Task requirements => Update the items from their first line through the line that contains "Proposal Pool.", changing "Assessor" to "Referee" and leaving everything else unchanged. Return only those lines.

______________________________

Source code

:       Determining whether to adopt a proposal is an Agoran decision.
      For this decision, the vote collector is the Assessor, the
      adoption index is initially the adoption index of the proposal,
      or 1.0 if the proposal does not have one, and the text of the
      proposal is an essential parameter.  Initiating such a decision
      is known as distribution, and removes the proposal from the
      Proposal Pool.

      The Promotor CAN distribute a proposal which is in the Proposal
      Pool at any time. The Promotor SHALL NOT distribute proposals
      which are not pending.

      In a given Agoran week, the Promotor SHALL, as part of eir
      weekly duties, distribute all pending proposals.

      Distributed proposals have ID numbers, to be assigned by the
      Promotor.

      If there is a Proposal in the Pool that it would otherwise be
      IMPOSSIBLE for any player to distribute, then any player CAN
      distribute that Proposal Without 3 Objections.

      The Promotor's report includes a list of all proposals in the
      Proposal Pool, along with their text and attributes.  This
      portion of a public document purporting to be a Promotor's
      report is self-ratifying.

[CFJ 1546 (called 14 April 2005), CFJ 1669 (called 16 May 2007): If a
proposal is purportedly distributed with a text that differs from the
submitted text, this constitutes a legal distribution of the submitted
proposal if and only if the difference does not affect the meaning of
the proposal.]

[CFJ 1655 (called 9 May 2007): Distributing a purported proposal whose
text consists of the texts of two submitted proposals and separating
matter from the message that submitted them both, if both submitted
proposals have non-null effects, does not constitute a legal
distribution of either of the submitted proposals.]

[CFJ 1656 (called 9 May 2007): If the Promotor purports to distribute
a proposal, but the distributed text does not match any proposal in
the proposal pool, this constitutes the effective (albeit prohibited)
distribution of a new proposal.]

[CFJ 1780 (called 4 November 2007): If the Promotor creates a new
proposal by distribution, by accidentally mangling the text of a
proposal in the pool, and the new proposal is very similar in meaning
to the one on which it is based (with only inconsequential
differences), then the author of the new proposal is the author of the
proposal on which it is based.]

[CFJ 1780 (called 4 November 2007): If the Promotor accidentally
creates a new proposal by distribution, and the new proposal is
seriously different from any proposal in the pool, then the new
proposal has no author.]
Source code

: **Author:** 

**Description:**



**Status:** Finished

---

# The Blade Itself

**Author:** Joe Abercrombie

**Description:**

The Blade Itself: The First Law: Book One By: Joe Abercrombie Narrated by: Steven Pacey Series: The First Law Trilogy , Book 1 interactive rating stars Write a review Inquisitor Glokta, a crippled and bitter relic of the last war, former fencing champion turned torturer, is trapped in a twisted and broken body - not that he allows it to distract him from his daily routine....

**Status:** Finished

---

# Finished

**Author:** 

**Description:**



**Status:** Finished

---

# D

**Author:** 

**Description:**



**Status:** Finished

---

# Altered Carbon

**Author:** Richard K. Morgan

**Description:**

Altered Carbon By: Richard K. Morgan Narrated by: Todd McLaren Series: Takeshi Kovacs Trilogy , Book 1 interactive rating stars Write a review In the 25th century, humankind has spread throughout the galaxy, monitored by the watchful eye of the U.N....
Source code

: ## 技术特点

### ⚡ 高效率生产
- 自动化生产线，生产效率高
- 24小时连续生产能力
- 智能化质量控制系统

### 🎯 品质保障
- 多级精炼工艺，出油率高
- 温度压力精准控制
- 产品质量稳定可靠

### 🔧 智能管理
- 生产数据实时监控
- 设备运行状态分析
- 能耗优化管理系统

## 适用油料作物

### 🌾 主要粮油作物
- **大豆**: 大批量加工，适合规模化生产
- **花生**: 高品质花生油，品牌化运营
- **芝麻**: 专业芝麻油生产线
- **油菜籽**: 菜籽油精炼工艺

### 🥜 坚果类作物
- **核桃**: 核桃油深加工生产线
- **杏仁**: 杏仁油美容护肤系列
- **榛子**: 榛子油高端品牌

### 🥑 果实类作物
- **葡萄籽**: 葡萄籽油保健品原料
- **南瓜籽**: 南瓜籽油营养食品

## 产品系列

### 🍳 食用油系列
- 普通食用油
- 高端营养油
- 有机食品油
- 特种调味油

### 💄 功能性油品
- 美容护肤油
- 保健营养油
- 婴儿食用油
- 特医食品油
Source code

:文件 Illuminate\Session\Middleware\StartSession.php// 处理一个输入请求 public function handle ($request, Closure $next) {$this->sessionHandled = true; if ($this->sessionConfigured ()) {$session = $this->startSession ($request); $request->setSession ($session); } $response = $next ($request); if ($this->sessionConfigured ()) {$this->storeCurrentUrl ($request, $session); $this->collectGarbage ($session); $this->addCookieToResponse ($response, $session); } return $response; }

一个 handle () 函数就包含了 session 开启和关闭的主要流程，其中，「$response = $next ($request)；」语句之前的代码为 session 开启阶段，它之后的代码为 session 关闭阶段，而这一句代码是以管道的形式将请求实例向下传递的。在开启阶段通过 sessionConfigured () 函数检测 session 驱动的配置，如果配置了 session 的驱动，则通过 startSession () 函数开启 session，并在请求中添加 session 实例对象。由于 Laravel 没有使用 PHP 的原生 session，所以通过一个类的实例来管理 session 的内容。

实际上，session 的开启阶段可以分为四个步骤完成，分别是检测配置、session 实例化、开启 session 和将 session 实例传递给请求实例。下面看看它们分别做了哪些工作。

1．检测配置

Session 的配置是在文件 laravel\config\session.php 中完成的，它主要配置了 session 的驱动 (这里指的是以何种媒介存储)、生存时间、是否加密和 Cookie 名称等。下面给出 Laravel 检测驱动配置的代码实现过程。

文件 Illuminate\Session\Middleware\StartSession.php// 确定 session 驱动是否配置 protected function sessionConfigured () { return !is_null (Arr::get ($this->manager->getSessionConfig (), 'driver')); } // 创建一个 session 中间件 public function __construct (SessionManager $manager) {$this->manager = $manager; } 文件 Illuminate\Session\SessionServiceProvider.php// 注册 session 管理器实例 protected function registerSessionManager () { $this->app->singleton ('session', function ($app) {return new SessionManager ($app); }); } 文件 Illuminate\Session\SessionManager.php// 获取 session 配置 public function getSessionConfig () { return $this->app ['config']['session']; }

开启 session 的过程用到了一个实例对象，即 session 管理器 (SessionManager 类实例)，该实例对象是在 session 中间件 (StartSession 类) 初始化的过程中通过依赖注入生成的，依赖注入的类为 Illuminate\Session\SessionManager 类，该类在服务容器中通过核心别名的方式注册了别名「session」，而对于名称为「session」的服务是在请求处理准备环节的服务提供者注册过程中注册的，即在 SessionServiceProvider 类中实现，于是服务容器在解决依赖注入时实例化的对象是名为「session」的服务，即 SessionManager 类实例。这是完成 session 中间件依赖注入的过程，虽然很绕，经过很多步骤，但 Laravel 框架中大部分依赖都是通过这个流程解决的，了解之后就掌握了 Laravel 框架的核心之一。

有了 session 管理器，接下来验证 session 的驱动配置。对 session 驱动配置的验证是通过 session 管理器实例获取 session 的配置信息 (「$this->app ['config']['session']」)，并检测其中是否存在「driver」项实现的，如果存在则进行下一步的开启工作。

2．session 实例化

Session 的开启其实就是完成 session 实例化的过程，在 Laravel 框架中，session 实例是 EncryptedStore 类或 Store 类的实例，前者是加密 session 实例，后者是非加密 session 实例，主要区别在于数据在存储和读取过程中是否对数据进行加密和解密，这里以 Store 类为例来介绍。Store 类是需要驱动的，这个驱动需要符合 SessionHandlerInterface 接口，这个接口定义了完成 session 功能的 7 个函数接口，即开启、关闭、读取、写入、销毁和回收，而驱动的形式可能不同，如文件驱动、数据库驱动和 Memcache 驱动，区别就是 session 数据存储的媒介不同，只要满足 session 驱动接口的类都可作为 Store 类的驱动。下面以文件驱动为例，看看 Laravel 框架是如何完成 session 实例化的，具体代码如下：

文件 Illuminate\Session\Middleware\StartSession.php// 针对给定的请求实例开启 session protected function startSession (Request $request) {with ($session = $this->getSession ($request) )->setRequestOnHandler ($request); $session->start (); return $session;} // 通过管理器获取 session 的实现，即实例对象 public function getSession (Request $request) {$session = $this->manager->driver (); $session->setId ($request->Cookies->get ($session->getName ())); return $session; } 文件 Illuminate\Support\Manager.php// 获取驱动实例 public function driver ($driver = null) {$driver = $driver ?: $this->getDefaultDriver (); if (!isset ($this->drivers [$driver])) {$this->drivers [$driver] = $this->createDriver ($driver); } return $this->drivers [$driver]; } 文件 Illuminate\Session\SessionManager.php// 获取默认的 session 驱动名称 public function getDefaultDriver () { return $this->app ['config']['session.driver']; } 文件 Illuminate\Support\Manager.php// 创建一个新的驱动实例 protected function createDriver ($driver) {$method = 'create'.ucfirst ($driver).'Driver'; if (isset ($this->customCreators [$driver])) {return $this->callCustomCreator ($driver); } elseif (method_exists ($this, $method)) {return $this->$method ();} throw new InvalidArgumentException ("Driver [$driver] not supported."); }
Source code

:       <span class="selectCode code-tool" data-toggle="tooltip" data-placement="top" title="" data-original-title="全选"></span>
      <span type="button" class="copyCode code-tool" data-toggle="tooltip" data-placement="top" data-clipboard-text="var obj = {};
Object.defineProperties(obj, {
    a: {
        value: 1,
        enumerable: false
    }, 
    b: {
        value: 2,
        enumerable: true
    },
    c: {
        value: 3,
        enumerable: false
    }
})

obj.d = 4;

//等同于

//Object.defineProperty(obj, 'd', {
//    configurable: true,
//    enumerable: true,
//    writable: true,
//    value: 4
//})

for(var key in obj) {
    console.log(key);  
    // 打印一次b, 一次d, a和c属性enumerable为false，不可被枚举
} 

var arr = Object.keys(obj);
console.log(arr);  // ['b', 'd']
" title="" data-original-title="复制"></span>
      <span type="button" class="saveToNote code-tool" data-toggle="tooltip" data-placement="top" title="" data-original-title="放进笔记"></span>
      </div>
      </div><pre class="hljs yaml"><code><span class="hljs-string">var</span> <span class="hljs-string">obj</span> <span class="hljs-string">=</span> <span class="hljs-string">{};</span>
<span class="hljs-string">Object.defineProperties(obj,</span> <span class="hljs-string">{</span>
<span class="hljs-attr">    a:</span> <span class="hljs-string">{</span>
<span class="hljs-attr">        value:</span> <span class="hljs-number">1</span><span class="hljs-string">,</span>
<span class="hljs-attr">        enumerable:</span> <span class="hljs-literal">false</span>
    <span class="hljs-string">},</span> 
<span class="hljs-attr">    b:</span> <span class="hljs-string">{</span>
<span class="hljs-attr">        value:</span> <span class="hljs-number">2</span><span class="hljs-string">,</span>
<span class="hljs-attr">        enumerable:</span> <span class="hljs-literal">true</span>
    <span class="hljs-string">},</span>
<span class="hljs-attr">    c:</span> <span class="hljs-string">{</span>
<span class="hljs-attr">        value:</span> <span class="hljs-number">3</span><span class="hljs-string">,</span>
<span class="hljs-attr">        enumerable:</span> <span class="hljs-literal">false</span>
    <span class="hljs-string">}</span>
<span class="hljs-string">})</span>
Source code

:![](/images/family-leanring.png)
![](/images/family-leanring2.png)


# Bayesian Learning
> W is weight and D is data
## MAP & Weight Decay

______________________________

Result for this task =>
Source code

:       Determining whether to adopt a proposal is an Agoran decision.
      For this decision, the vote collector is the Referee, the
      adoption index is initially the adoption index of the proposal,
      or 1.0 if the proposal does not have one, and the text of the
      proposal is an essential parameter.  Initiating such a decision
      is known as distribution, and removes the proposal from the
      Proposal Pool.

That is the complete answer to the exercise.